Written by: on May 15, 2010

The Cure, quite frankly, are one of the most unusual bands ever to grace the airwaves. In the course of their 34- year career they have produced some of the greatest pop songs this side of the Beatles; classics like ‘Close to Me’, ‘Friday I’m in Love’ and ‘Boys Don’t Cry’, and yet a quick read of the band’s biography reveals enough turmoil and angst to fill a hundred Twilight novels. Over the years twelve different people have played in the band, and it stands as testament to Robert Smith’s supernatural appeal that, let’s face it, no one’s really noticed. Although they are primarily thought of as being a ‘gothic’ band, their back catalogue reveals an incredible range of musical influences and styles, which makes picking an album as their best virtually impossible. However, the general consensus seems to be that Disintegration has a fair shot at the title.

A behemoth of a record, Disintegration was the culmination of Smith’s increasingly atmospheric and stylistic focus, and although he made a return to the broody and melancholic sounds produced on earlier albums, he did not entirely abandon the pop sensibilities they had been using to such great effect following Pornography (1982). Originally released in 1989, the album came at the peak of the band’s popularity; they had headlined Glastonbury in 1986, and had embarked on a world tour following the release of previous album Kiss Me Kiss Me Kiss Me. However, coping with success had never been one of their strong points, and with founding member Lol Tolhurst’s increasingly excessive alcohol abuse, and Robert Smith’s depression and use of hallucinogenic drugs, Disintegration was not going to be an easy album to record. Smith would reportedly lock himself away for hours at a time, contemplating on life, death and turning thirty, leading to the likes of title track ‘Disintegration’, and upbeat number ‘Prayers for Rain’ (featuring the cheery phrase ‘I suffocate, I breathe in dirt, and nowhere shines’). Yet tracks like ‘Love Song’ (written by Smith as a wedding present for his fiancé and school sweetheart Mary Poole) and ‘Pictures of You’ provided more positive, even happy moments amidst the sorrow and despair Smith seemed intent on conveying. Intimate and harrowing lyrics, along with the sweeping, emotive sound of the music itself, create an album that goes far beyond the self-indulgent, miserable album that could well have been produced.

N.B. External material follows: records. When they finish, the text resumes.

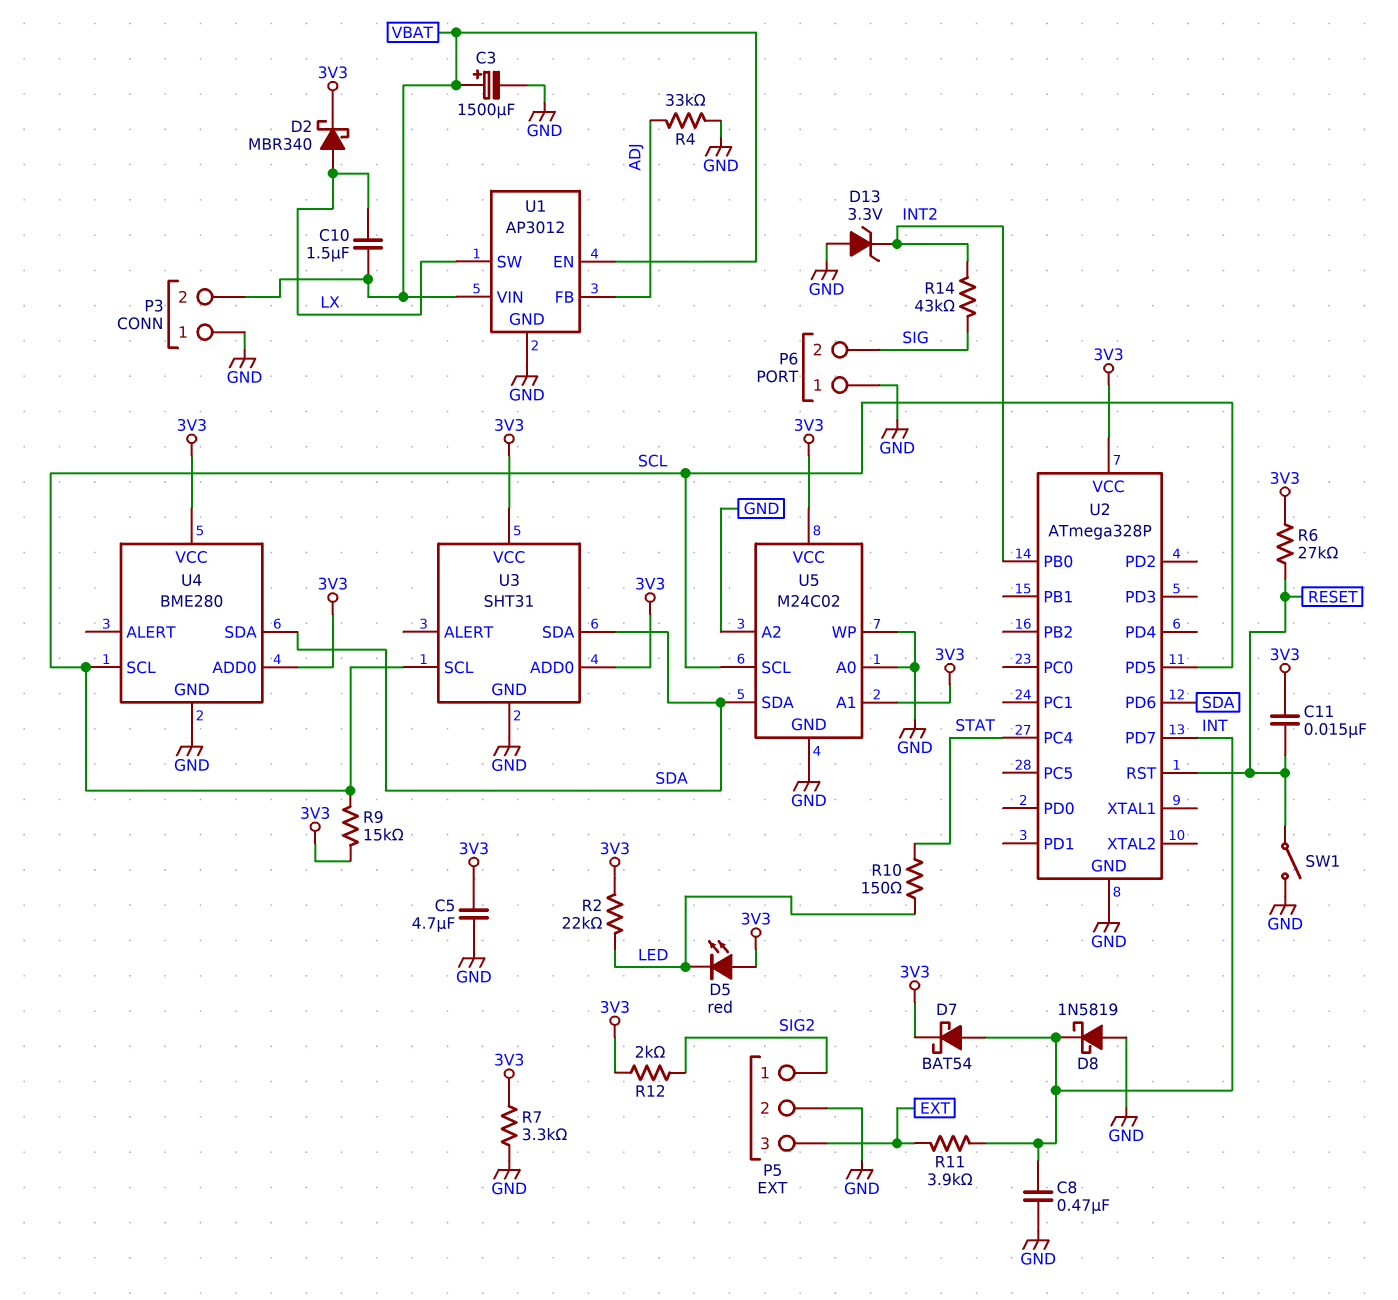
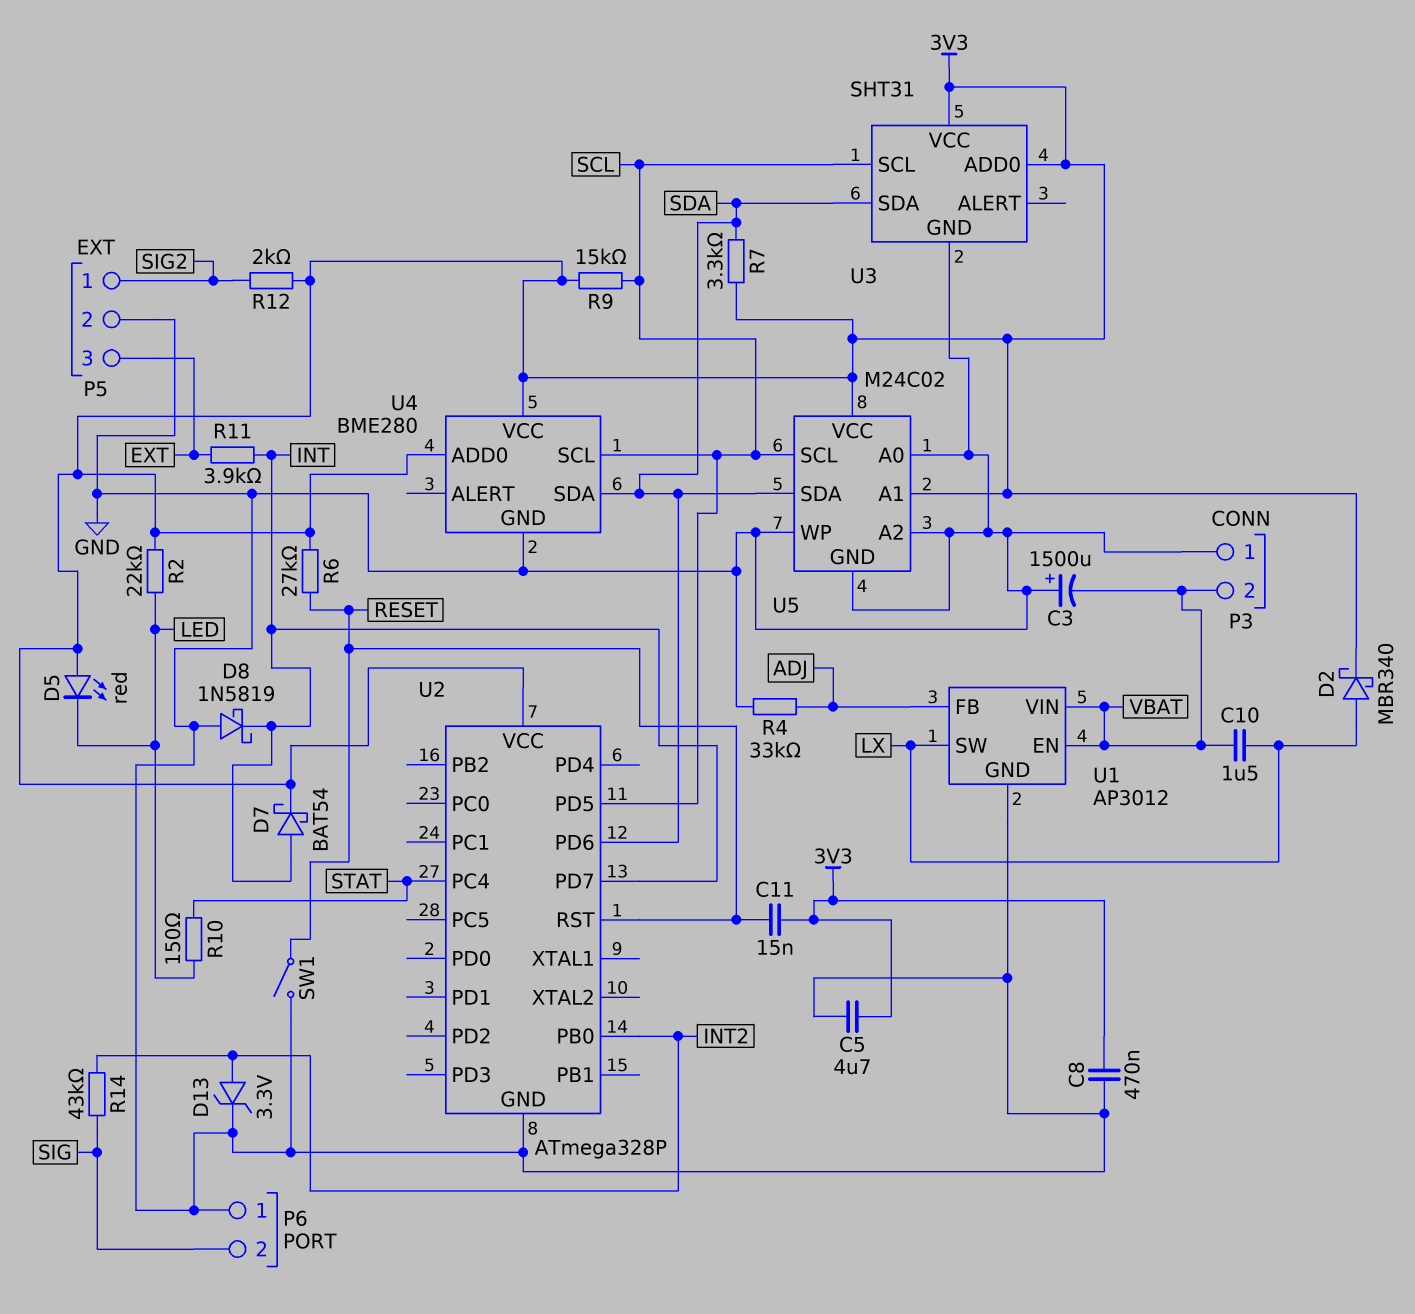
C3: 1500uF (plus VBAT, minus GND) -> 1500uF (plus GND, minus VBAT)
C8: 470nF (GND, INT) -> 470nF (3V3, GND)
D13: zener 3.3V (A GND, K INT2) -> zener 3.3V (A INT2, K GND)
R7: 3.3k (3V3, GND) -> 3.3k (3V3, SDA)

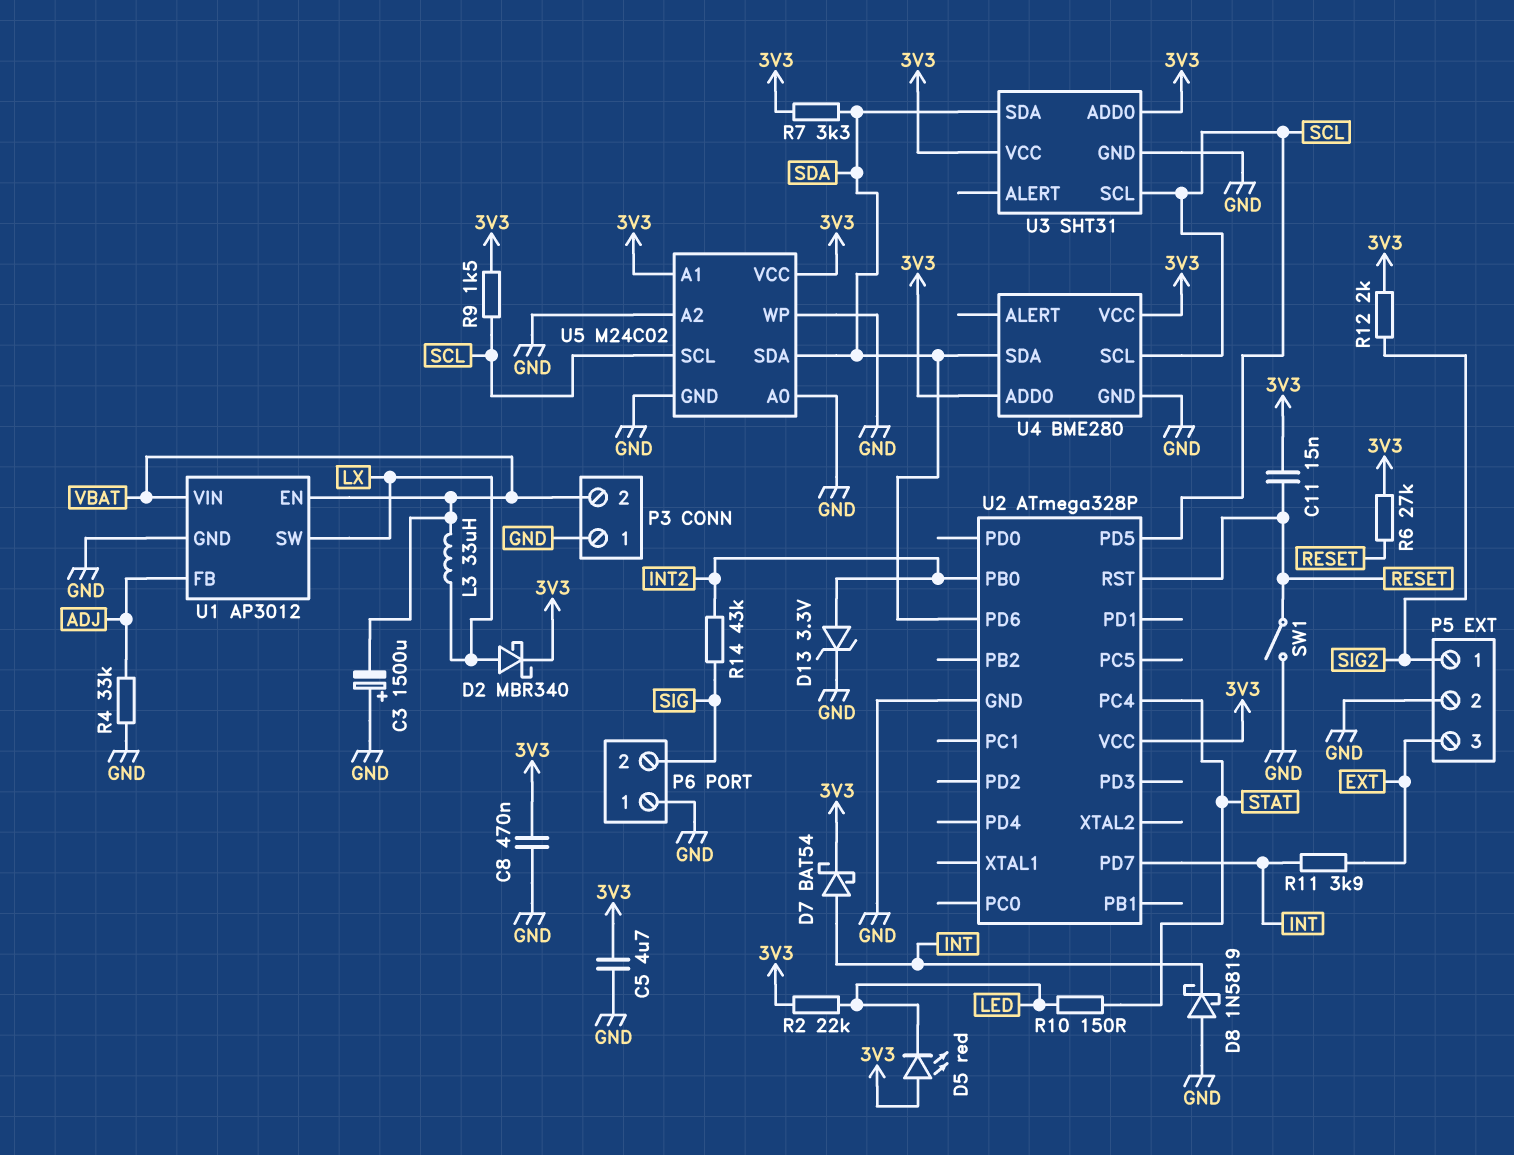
C10: 1.5uF (LX, VBAT) -> none
L3: none -> 33uH (LX, VBAT)
R9: 15k (3V3, SCL) -> 1.5k (3V3, SCL)

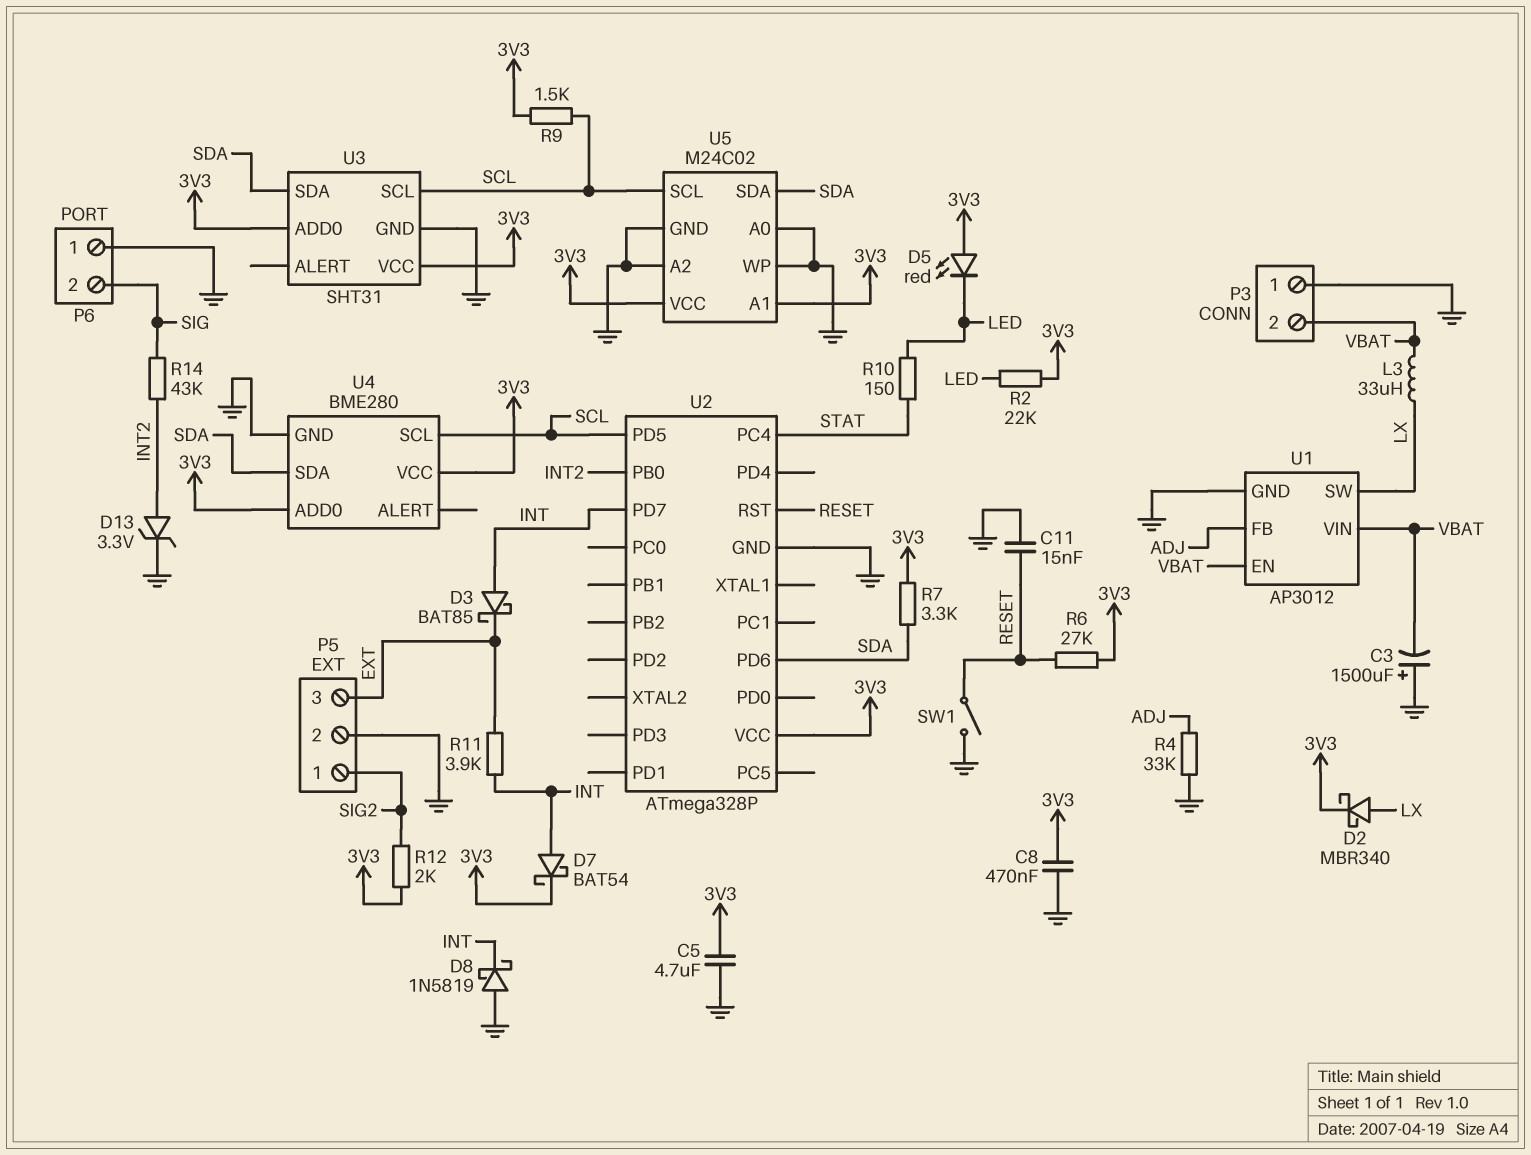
C11: 15nF (3V3, RESET) -> 15nF (GND, RESET)
D3: none -> schottky BAT85 (A INT, K EXT)

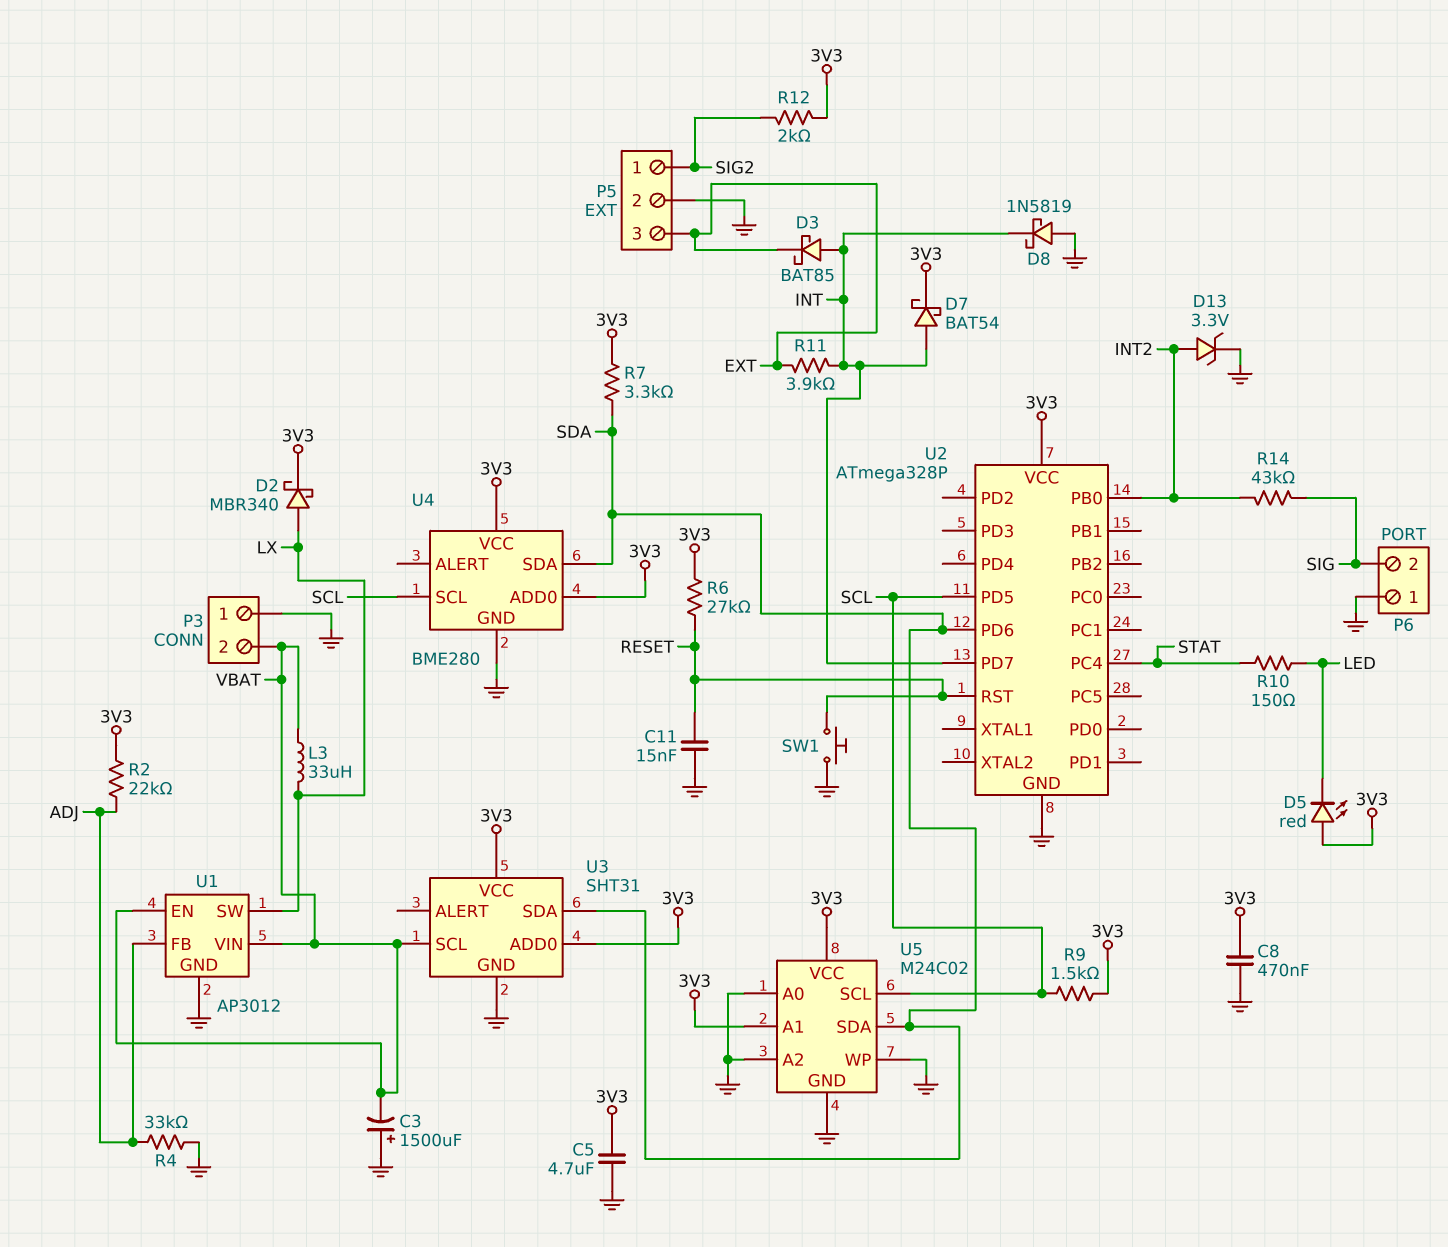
R2: 22k (3V3, LED) -> 22k (3V3, ADJ)
SW1: switch (GND, RESET) -> button (GND, RESET)
U3 pin SCL: SCL -> VBAT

This reissue, as well as containing a digitally re-mastered version of the original album, also comes with a disk full of previously unreleased demos and recordings, and Entreat Plus – Recorded Live At Wembley Arena 1989, a concert recording of the Disintegration album in full.

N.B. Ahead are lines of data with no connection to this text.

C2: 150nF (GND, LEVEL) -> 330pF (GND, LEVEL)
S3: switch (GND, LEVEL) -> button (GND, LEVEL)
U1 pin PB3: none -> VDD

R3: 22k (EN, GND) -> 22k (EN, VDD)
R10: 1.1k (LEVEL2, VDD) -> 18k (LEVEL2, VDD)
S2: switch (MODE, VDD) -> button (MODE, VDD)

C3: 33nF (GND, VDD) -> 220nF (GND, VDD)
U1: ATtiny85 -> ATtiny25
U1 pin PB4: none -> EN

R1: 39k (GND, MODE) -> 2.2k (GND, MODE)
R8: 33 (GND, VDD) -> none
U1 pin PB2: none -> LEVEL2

The album itself is a masterpiece, no question, and the concert recording, as well as testifying to The Cure’s phenomenal live show, is an awe-inspiring listen. In all honesty, the disk of rarities is unnecessary to all but the most obsessive fans, containing little more than instrumental versions and rehearsals of the songs on the album, but the album itself and the live recording make this a worthwhile buy regardless. For anyone taking their first steps beyond The Cure’s Greatest Hits, they could do a hell of a lot worse than to start here.